Python: Time To Live (TTL) Cache

15 November 2022, Carlos Pena

How to cache data with cachetools.func and Redis in python

Imagine that your application is slow or overloading the bank, for example. But there is a possibility, caching the data, with one limitation, the data cannot be too outdated.

Database

Create a dummy oracle db to simulate a real environment

docker run -d -p 1521:1521 -e ORACLE_PASSWORD=pass -v oracle-volume:/opt/oracle/oradata gvenzl/oracle-xe

Create a connection pool in python

import oracledb
ora_conn = "system/pass@localhost:1521/xe"
# USER/PASS@IP:PORT/SID
pool = oracledb.ConnectionPool(ora_conn, max=4)

Execute a select

from typing import Any

def sql(query: str) -> dict[str, Any]:
    with pool.acquire() as conn:
        with conn.cursor() as cursor:
            cursor.execute(query)
            data = cursor.fetchall()
            cols = [col[0] for col in cursor.description]
    return {"columns":cols, "data": data}

Create two example queries

query_dummy = "select * from my_table"
sql(query_dummy)
# 182 µs ± 10.3 µs per loop (mean ± std. dev. of 7 runs, 10,000 loops each)

query_slow = """
    SELECT LEVEL FROM dual
    CONNECT BY LEVEL <= 1000000
"""
sql(query_slow)
# 1.01 s ± 99 ms per loop (mean ± std. dev. of 7 runs, 1 loop each)

TTL Cachetools

The Cachetools library is an excellent form of caching, it is quick and easy to implement, and it has a variety of types (ttl, lru, lfu, …).

The main disadvantage is if it is necessary to share the cache in separate processes (other pods or applications).

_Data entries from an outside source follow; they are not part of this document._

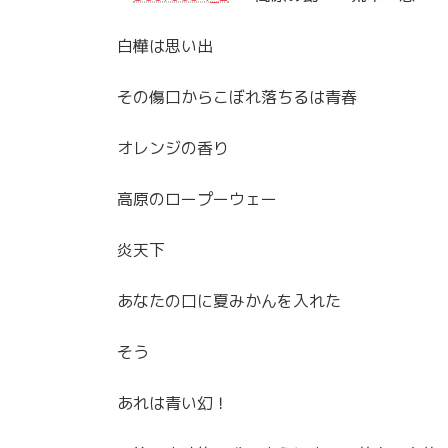
白樺は思い出
その傷口からこぼれ落ちるは青春
オレンジの香り
高原のロープーウェー
炎天下
あなたの口に夏みかんを入れた
そう
あれは青い幻！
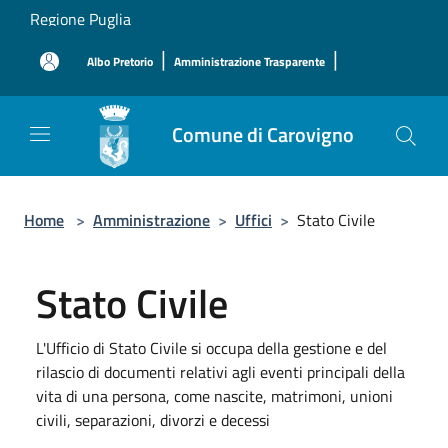
Salta al contenuto principale
Regione Puglia
|
|
Albo Pretorio
Amministrazione Trasparente
Comune di Carovigno
Home
>
Amministrazione
>
Uffici
>
Stato Civile
Stato Civile
L'Ufficio di Stato Civile si occupa della gestione e del
rilascio di documenti relativi agli eventi principali della
vita di una persona, come nascite, matrimoni, unioni
civili, separazioni, divorzi e decessi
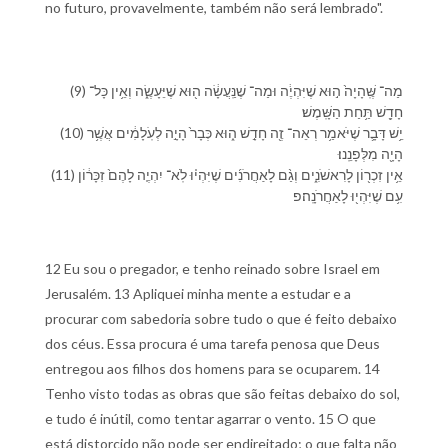
no futuro, provavelmente, também não será lembrado".
(9) מַה־ שֶּֽׁ⁠הָיָה֙ ה֣וּא שֶׁ⁠יִּהְיֶ֔ה וּ⁠מַה־ שֶׁ⁠נַּֽעֲשָׂ֔ה ה֖וּא שֶׁ⁠יֵּעָשֶׂ֑ה וְ⁠אֵ֥ין כָּל־
חָדָ֖שׁ תַּ֥חַת הַ⁠שָּֽׁמֶשׁ׃
(10) יֵ֥שׁ דָּבָ֛ר שֶׁ⁠יֹּאמַ֥ר רְאֵה־ זֶ֖ה חָדָ֣שׁ ה֑וּא כְּבָר֙ הָיָ֣ה לְ⁠עֹֽלָמִ֔ים אֲשֶׁ֥ר
הָיָ֖ה מִ⁠לְּ⁠פָנֵֽ⁠נוּ׃
(11) אֵ֥ין זִכְר֖וֹן לָ⁠רִאשֹׁנִ֑ים וְ⁠גַ֨ם לָ⁠אַחֲרֹנִ֜ים שֶׁ⁠יִּהְי֗וּ לֹֽא־ יִהְיֶ֤ה לָ⁠הֶם֙ זִכָּר֔וֹן
עִ֥ם שֶׁ⁠יִּהְי֖וּ לָ⁠אַחֲרֹנָֽה׃פ
12 Eu sou o pregador, e tenho reinado sobre Israel em
Jerusalém. 13 Apliquei minha mente a estudar e a
procurar com sabedoria sobre tudo o que é feito debaixo
dos céus. Essa procura é uma tarefa penosa que Deus
entregou aos filhos dos homens para se ocuparem. 14
Tenho visto todas as obras que são feitas debaixo do sol,
e tudo é inútil, como tentar agarrar o vento. 15 O que
está distorcido não pode ser endireitado; o que falta não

@cachetools.func.ttl_cache(maxsize=128, ttl=10 * 60) # 10m
def cached_sql(query: str) -> dict[str, Any]:
    with pool.acquire() as conn:
        with conn.cursor() as cursor:
            cursor.execute(query)
            data = cursor.fetchall()
            cols = [col[0] for col in cursor.description]
    return {"columns":cols, "data": data}

Lets cache the slow query

cached_sql(query_slow); # cache it
# 1.05 s

Run it after cache

cached_sql(query_slow)
# 1.17 µs ± 6.74 ns per loop (mean ± std. dev. of 7 runs, 1,000,000 loops each)

Redis

To make it easier to use redis, let’s choose a version with json support

docker run -p 6379:6379 --name redis-stack redis/redis-stack:latest
pip install redis[hiredis]

If the cache hit (aka result is not None) return the cached response. Otherwise, execute select into the database and store in redis with a ttl

from typing import Any
import redis
from redis.commands.json.path import Path

client_redis = redis.Redis(host='localhost', port=6379, decode_responses=True)

def redis_sql(query: str, ttl_s: int=10) -> dict[str, Any]:
    result = client_redis.json().get(query)
    if result is not None:
        return result

    with pool.acquire() as conn:
        with conn.cursor() as cursor:
            cursor.execute(query)
            data = cursor.fetchall()
            cols = [col[0] for col in cursor.description]
    result = {"columns":cols, "data": data}
    is_success = client_redis.json().set(query, Path.root_path(), result)
    client_redis.expire(query, ttl_s)
    assert is_success
    return result

Lets cache the slow query

redis_sql(query_slow); # cache it
# 1.21 s

Run it after cache

cached_sql(query_slow)
# 174 ms ± 37 ms per loop (mean ± std. dev. of 7 runs, 10 loops each)

We can reduce the number of roundtrips by using Redis pipeline.

pipe = client_redis.pipeline()
pipe.get("my_key")
pipe.get("my_key2")
pipe.expire("my_key", 10)
pipe.execute() # One roundtrip with 2 gets and one "expire"

Conclusion

The cachetools library provides a simple way to cache data quickly, with the disadvantage that storage is concentrated in a specific process, which is, for instance, a problem for applications with multiple nodes.

An alternative to the problem is to use a specific database for caching, as is the case with Redis, which, however, has a greater latency, and it is necessary to monitor another structure and guarantee communication between the application and Redis.